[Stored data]

────────

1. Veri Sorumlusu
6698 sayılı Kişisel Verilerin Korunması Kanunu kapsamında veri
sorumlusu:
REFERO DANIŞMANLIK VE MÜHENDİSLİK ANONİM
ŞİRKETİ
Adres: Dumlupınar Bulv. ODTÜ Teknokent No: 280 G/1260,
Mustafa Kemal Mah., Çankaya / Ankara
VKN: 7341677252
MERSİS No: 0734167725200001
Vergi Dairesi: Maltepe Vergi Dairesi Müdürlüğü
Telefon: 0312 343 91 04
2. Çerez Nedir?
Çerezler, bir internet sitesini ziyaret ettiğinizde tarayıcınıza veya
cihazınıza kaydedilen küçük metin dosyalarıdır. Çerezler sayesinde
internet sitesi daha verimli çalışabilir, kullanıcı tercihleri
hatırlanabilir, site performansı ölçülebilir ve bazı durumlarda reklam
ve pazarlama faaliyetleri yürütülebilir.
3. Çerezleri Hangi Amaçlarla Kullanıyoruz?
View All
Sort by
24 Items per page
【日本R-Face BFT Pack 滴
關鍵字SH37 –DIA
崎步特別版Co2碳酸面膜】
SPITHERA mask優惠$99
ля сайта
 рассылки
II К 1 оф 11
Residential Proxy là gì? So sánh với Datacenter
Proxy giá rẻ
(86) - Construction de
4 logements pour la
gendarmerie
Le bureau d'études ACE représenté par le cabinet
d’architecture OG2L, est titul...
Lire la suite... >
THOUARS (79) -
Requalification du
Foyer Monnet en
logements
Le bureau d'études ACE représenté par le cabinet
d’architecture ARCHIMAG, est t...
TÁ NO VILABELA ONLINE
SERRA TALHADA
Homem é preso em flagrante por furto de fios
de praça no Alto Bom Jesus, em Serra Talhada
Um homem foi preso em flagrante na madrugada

────────

◆ Task directions:
Each line from the one containing "Requalification du" to the end of the entries above should be copied exactly, and no other line.

◆ Output below:
Requalification du
Foyer Monnet en
logements
Le bureau d'études ACE représenté par le cabinet
d’architecture ARCHIMAG, est t...
TÁ NO VILABELA ONLINE
SERRA TALHADA
Homem é preso em flagrante por furto de fios
de praça no Alto Bom Jesus, em Serra Talhada
Um homem foi preso em flagrante na madrugada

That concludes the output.